Assigned task. Give back exactly the lines of the data below, starting with the line that has "66.89/4= 16.72 |" and going on through the line that has "0.8045 | 0.6338 |".

Data for processing.
^^^^^^^^^^^^^^^^

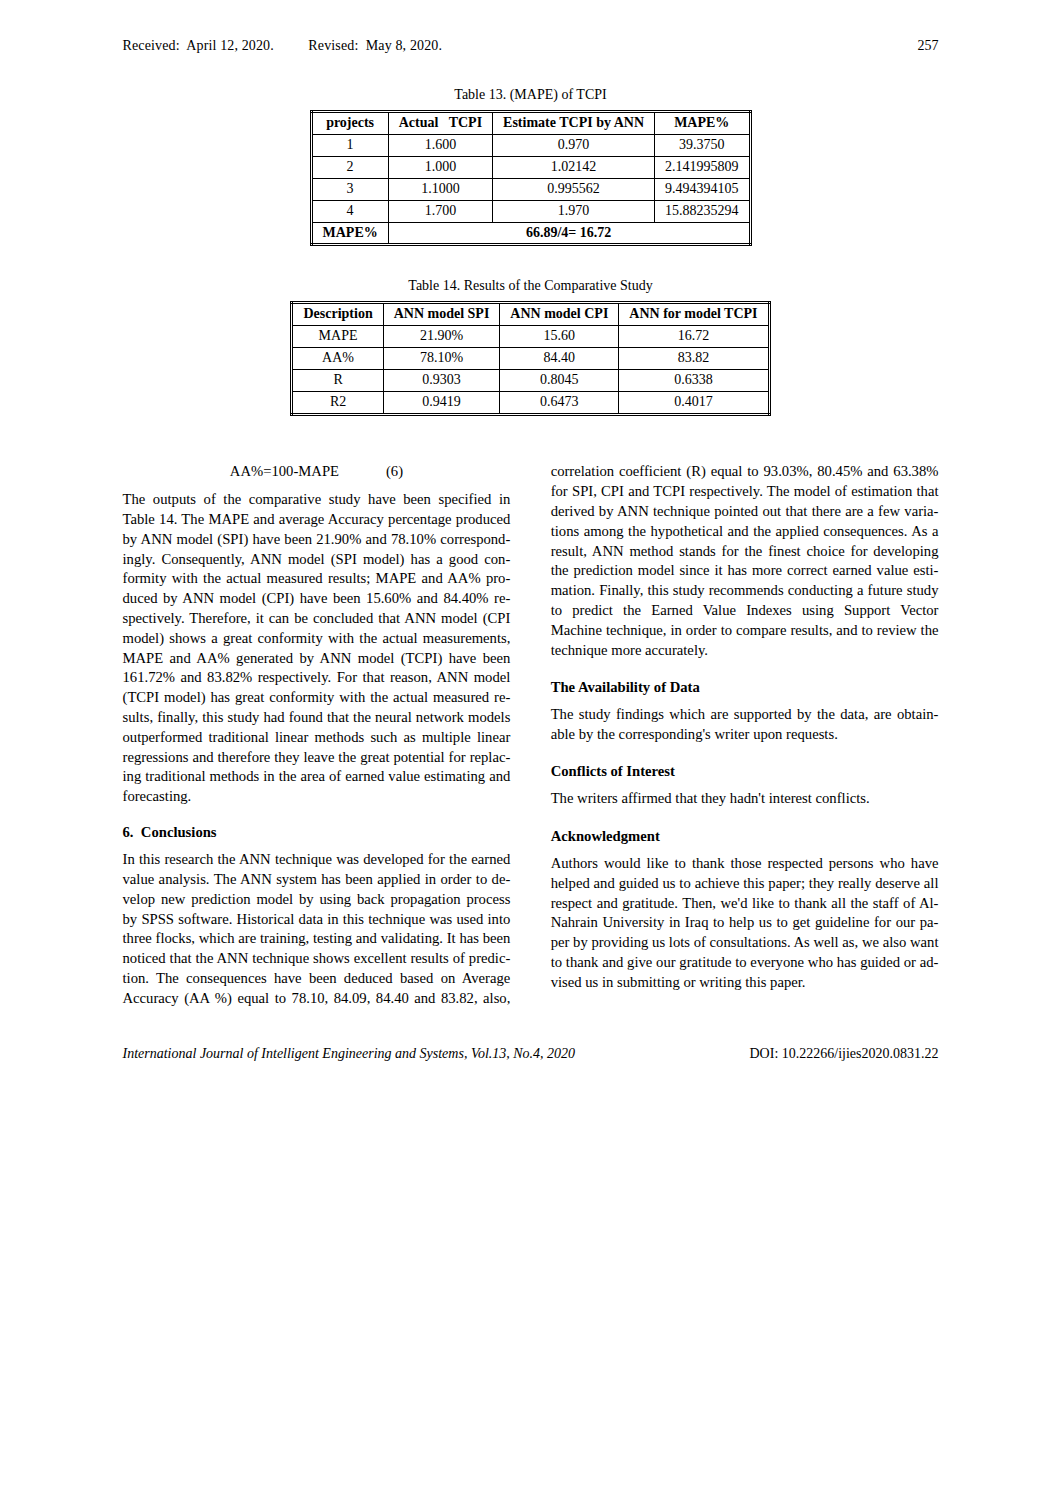Received: April 12, 2020. Revised: May 8, 2020.
257
Table 13. (MAPE) of TCPI
| projects | Actual TCPI | Estimate TCPI by ANN | MAPE% |
| --- | --- | --- | --- |
| 1 | 1.600 | 0.970 | 39.3750 |
| 2 | 1.000 | 1.02142 | 2.141995809 |
| 3 | 1.1000 | 0.995562 | 9.494394105 |
| 4 | 1.700 | 1.970 | 15.88235294 |
| MAPE% | 66.89/4= 16.72 |
Table 14. Results of the Comparative Study
| Description | ANN model SPI | ANN model CPI | ANN for model TCPI |
| --- | --- | --- | --- |
| MAPE | 21.90% | 15.60 | 16.72 |
| AA% | 78.10% | 84.40 | 83.82 |
| R | 0.9303 | 0.8045 | 0.6338 |
| R2 | 0.9419 | 0.6473 | 0.4017 |
AA%=100-MAPE(6)
The outputs of the comparative study have been specified in Table 14. The MAPE and average Accuracy percentage produced by ANN model (SPI) have been 21.90% and 78.10% correspondingly. Consequently, ANN model (SPI model) has a good conformity with the actual measured results; MAPE and AA% produced by ANN model (CPI) have been 15.60% and 84.40% respectively. Therefore, it can be concluded that ANN model (CPI model) shows a great conformity with the actual measurements, MAPE and AA% generated by ANN model (TCPI) have been 161.72% and 83.82% respectively. For that reason, ANN model (TCPI model) has great conformity with the actual measured results, finally, this study had found that the neural network models outperformed traditional linear methods such as multiple linear regressions and therefore they leave the great potential for replacing traditional methods in the area of earned value estimating and forecasting.
6. Conclusions
In this research the ANN technique was developed for the earned value analysis. The ANN system has been applied in order to develop new prediction model by using back propagation process by SPSS software. Historical data in this technique was used into three flocks, which are training, testing and validating. It has been noticed that the ANN technique shows excellent results of prediction. The consequences have been deduced based on Average Accuracy (AA %) equal to 78.10, 84.09, 84.40 and 83.82, also, correlation coefficient (R) equal to 93.03%, 80.45% and 63.38% for SPI, CPI and TCPI respectively. The model of estimation that derived by ANN technique pointed out that there are a few variations among the hypothetical and the applied consequences. As a result, ANN method stands for the finest choice for developing the prediction model since it has more correct earned value estimation. Finally, this study recommends conducting a future study to predict the Earned Value Indexes using Support Vector Machine technique, in order to compare results, and to review the technique more accurately.
The Availability of Data
The study findings which are supported by the data, are obtainable by the corresponding's writer upon requests.
Conflicts of Interest
The writers affirmed that they hadn't interest conflicts.
Acknowledgment
Authors would like to thank those respected persons who have helped and guided us to achieve this paper; they really deserve all respect and gratitude. Then, we'd like to thank all the staff of Al-Nahrain University in Iraq to help us to get guideline for our paper by providing us lots of consultations. As well as, we also want to thank and give our gratitude to everyone who has guided or advised us in submitting or writing this paper.
International Journal of Intelligent Engineering and Systems, Vol.13, No.4, 2020
DOI: 10.22266/ijies2020.0831.22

^^^^^^^^^^^^^^^^

Response to the task.
| MAPE% | 66.89/4= 16.72 |
Table 14. Results of the Comparative Study
| Description | ANN model SPI | ANN model CPI | ANN for model TCPI |
| --- | --- | --- | --- |
| MAPE | 21.90% | 15.60 | 16.72 |
| AA% | 78.10% | 84.40 | 83.82 |
| R | 0.9303 | 0.8045 | 0.6338 |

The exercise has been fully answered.